### The problem
An exact copy of every entry is needed, without any of the pictures.

### Provided data
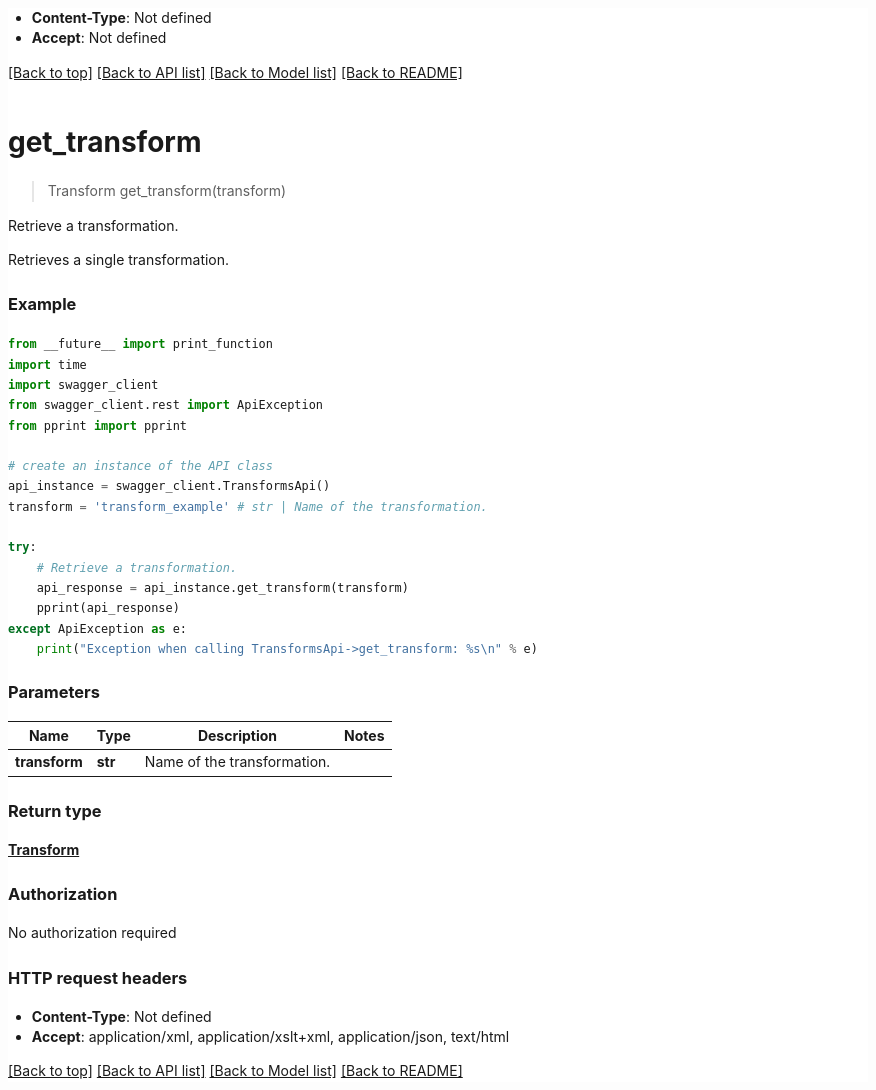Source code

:  - **Content-Type**: Not defined
 - **Accept**: Not defined

[[Back to top]](#) [[Back to API list]](../README.md#documentation-for-api-endpoints) [[Back to Model list]](../README.md#documentation-for-models) [[Back to README]](../README.md)

# **get_transform**
> Transform get_transform(transform)

Retrieve a transformation.

Retrieves a single transformation.

### Example
```python
from __future__ import print_function
import time
import swagger_client
from swagger_client.rest import ApiException
from pprint import pprint

# create an instance of the API class
api_instance = swagger_client.TransformsApi()
transform = 'transform_example' # str | Name of the transformation.

try:
    # Retrieve a transformation.
    api_response = api_instance.get_transform(transform)
    pprint(api_response)
except ApiException as e:
    print("Exception when calling TransformsApi->get_transform: %s\n" % e)
```

### Parameters

Name | Type | Description  | Notes
------------- | ------------- | ------------- | -------------
 **transform** | **str**| Name of the transformation. | 

### Return type

[**Transform**](Transform.md)

### Authorization

No authorization required

### HTTP request headers

 - **Content-Type**: Not defined
 - **Accept**: application/xml, application/xslt+xml, application/json, text/html

[[Back to top]](#) [[Back to API list]](../README.md#documentation-for-api-endpoints) [[Back to Model list]](../README.md#documentation-for-models) [[Back to README]](../README.md)
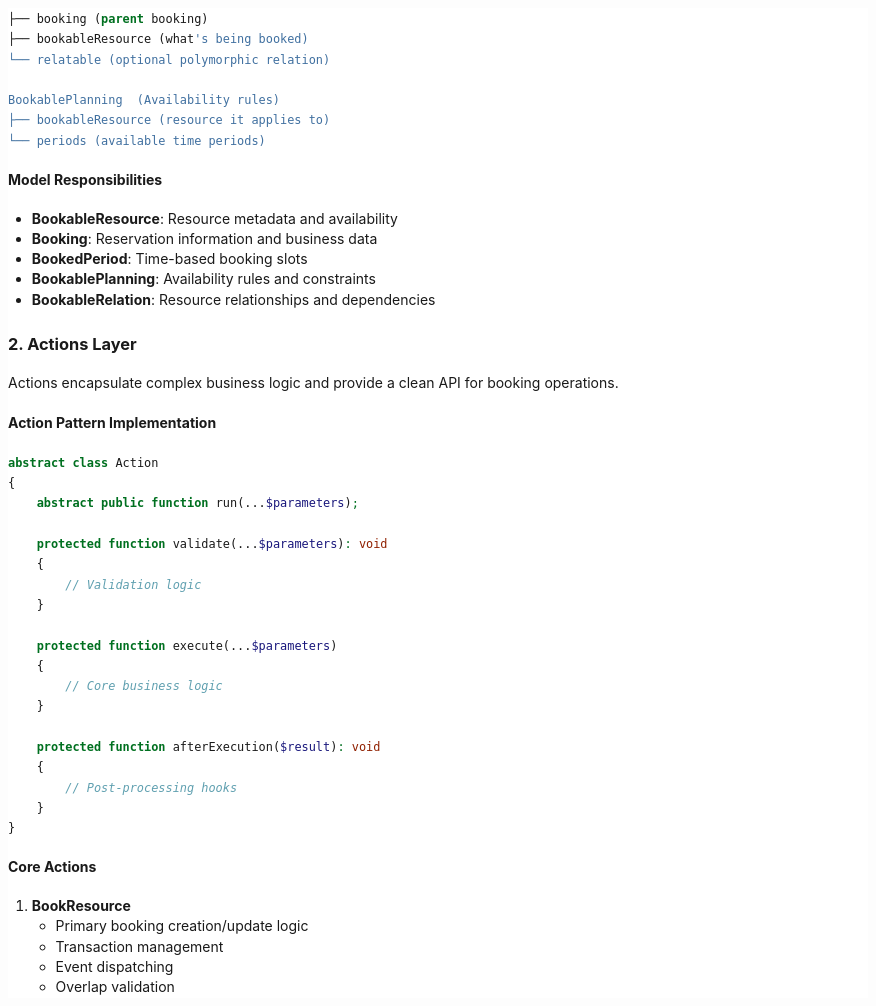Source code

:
 ```php
├── booking (parent booking)
├── bookableResource (what's being booked)
└── relatable (optional polymorphic relation)

BookablePlanning  (Availability rules)
├── bookableResource (resource it applies to)
└── periods (available time periods)
```

#### Model Responsibilities

- **BookableResource**: Resource metadata and availability
- **Booking**: Reservation information and business data
- **BookedPeriod**: Time-based booking slots
- **BookablePlanning**: Availability rules and constraints
- **BookableRelation**: Resource relationships and dependencies

### 2. Actions Layer

Actions encapsulate complex business logic and provide a clean API for booking operations.

#### Action Pattern Implementation

```php
abstract class Action
{
    abstract public function run(...$parameters);
    
    protected function validate(...$parameters): void
    {
        // Validation logic
    }
    
    protected function execute(...$parameters)
    {
        // Core business logic
    }
    
    protected function afterExecution($result): void
    {
        // Post-processing hooks
    }
}
```

#### Core Actions

1. **BookResource**
   - Primary booking creation/update logic
   - Transaction management
   - Event dispatching
   - Overlap validation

### Result for this task
Source code

:  - **Content-Type**: Not defined
 - **Accept**: Not defined

[[Back to top]](#) [[Back to API list]](../README.md#documentation-for-api-endpoints) [[Back to Model list]](../README.md#documentation-for-models) [[Back to README]](../README.md)

# **get_transform**
> Transform get_transform(transform)

Retrieve a transformation.

Retrieves a single transformation.

### Example
```python
from __future__ import print_function
import time
import swagger_client
from swagger_client.rest import ApiException
from pprint import pprint

# create an instance of the API class
api_instance = swagger_client.TransformsApi()
transform = 'transform_example' # str | Name of the transformation.

try:
    # Retrieve a transformation.
    api_response = api_instance.get_transform(transform)
    pprint(api_response)
except ApiException as e:
    print("Exception when calling TransformsApi->get_transform: %s\n" % e)
```

### Parameters

Name | Type | Description  | Notes
------------- | ------------- | ------------- | -------------
 **transform** | **str**| Name of the transformation. | 

### Return type

[**Transform**](Transform.md)

### Authorization

No authorization required

### HTTP request headers

 - **Content-Type**: Not defined
 - **Accept**: application/xml, application/xslt+xml, application/json, text/html

[[Back to top]](#) [[Back to API list]](../README.md#documentation-for-api-endpoints) [[Back to Model list]](../README.md#documentation-for-models) [[Back to README]](../README.md)
Source code

:
 ```php
├── booking (parent booking)
├── bookableResource (what's being booked)
└── relatable (optional polymorphic relation)

BookablePlanning  (Availability rules)
├── bookableResource (resource it applies to)
└── periods (available time periods)
```

#### Model Responsibilities

- **BookableResource**: Resource metadata and availability
- **Booking**: Reservation information and business data
- **BookedPeriod**: Time-based booking slots
- **BookablePlanning**: Availability rules and constraints
- **BookableRelation**: Resource relationships and dependencies

### 2. Actions Layer

Actions encapsulate complex business logic and provide a clean API for booking operations.

#### Action Pattern Implementation

```php
abstract class Action
{
    abstract public function run(...$parameters);
    
    protected function validate(...$parameters): void
    {
        // Validation logic
    }
    
    protected function execute(...$parameters)
    {
        // Core business logic
    }
    
    protected function afterExecution($result): void
    {
        // Post-processing hooks
    }
}
```

#### Core Actions

1. **BookResource**
   - Primary booking creation/update logic
   - Transaction management
   - Event dispatching
   - Overlap validation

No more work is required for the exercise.